Türk Meclisi

Anasayfa Görüşler Tartışmalar Haber & Yorum Temel Bilgiler Anketler Arama İletişim
Türk Meclisinde kayıtl?toplam kullanıc? 1832
Görüşlerde Yer alan toplam Makale sayıs? 10791
Açılan toplam Tartışma konusu sayıs? 236
Tartışma Panelindendeki toplam Mesaj Sayıs? 756
Toplam 798 Bilgi Makalesi ve toplam 2053 Haber bulunmaktadır.
Üye olmak istiyorum
Şifremi unuttum
Kullanıcı Sözleşmesi
Kullanıcı:
Şifre:
Okuyucularımıza Sunduğumuz Temel Bilgiler
HEYBELİADA RUHBAN OKULU

                            HEYBELİADA RUHBAN OKULU   I

   1. GİRİŞ

      

     Hazret-i İsa`nın Hıristiyanlık dinini tebliğinden itibaren başlayan süreç ,uzun yıllar homojen olarak devam etmiş,dini anlayış ve idari yönden hiçbir bölünme olmadan beş ayrı kilise tarafından (Antakya,Kudüs,İskenderiye,Roma ve İstanbul) yönetilen Hıristiyanlık, bir müddet sonra mezheplere ve tarikatlara ayrılmaya başlamıştır.Bu mezhep ve tarikatlar,daha sonraları Roma ve İstanbul’dan ayrılarak yeni ve bağımsız kiliseler kurmuşlardır.

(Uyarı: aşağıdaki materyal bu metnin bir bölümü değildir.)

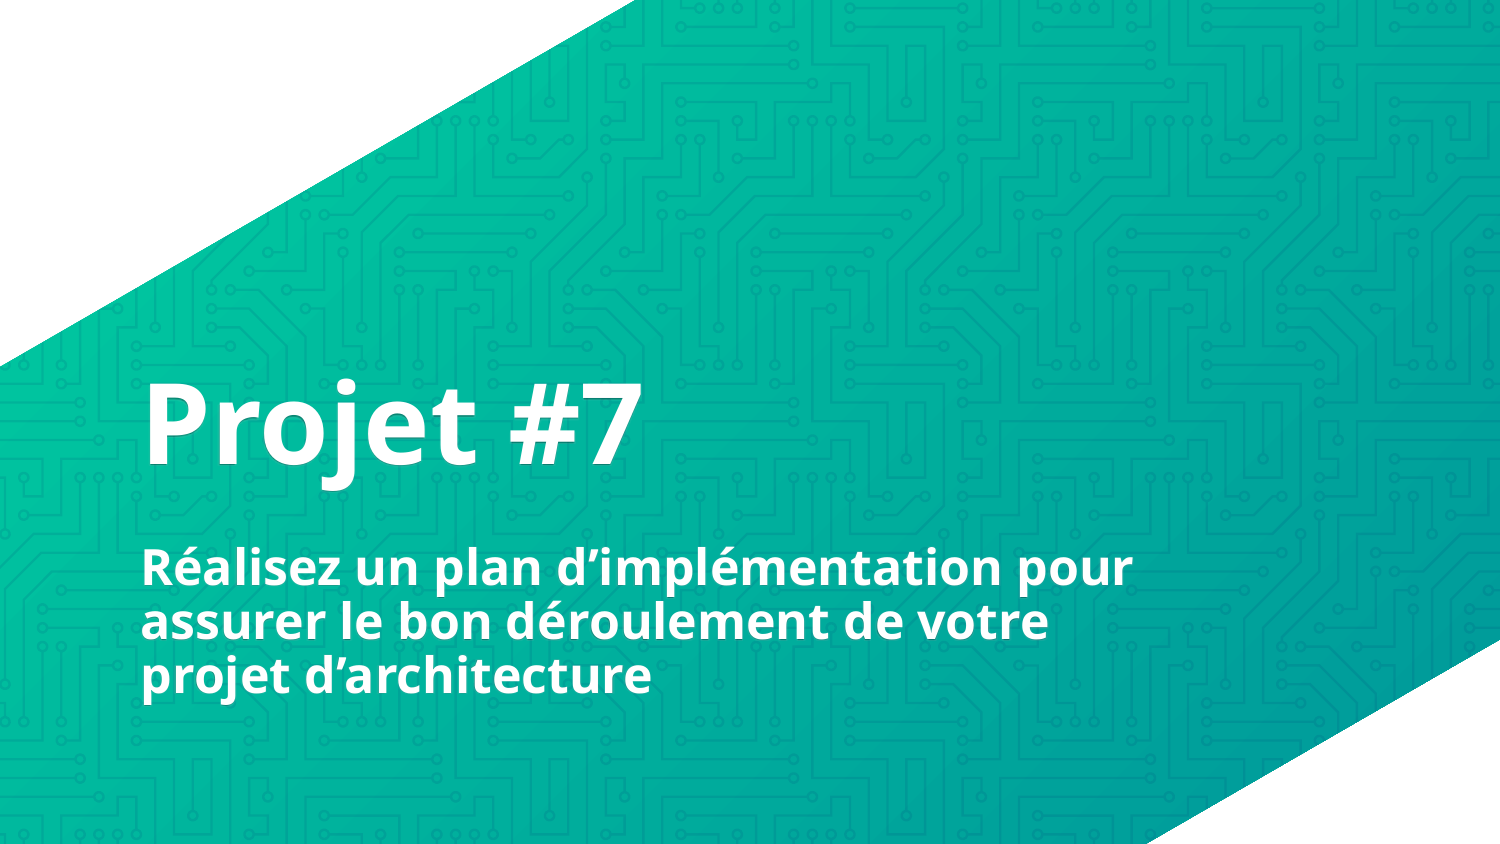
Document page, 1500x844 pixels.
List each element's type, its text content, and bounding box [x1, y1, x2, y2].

     Roma İmparatorluğu`nun ikiye bölünmesi sonucu Hıristiyanlık Dünyası önce ikiye ayrılmış (Katolik ve Ortodoks) ve daha sonra Protestanlık ile üçüncü büyük parça oluşmuştur.

     Özellikle Batı Roma İmparatorluğu`nun yıkılmasından sonra eski Roma rolünü üslenen Bizans, Kendi gücünü kabul ettirme politikası doğrultusunda Vatikan`daki Papa`yı değil, İstanbul`daki Patrik`i Hıristiyanlığın en büyük ruhani lideri olarak kabul etmiştir. VI. Yüzyılda başlayan bu ayrılık gittikçe derinleşmiş ve 1054 yılında Ortodoks mezhebini kabul eden Hıristiyanlar tarafından İstanbul`da Ortodoks Patrikhanesi resmen kurulmuş ve Roma Katolik Kilisesi’nden kesin olarak ayrılmıştır.1204 yılında İstanbul`u Latinler’in işgal etmesi ile Ortodoksluk saldırıya uğramış ve patrikhane Rum kilisesine dönüşmüştür.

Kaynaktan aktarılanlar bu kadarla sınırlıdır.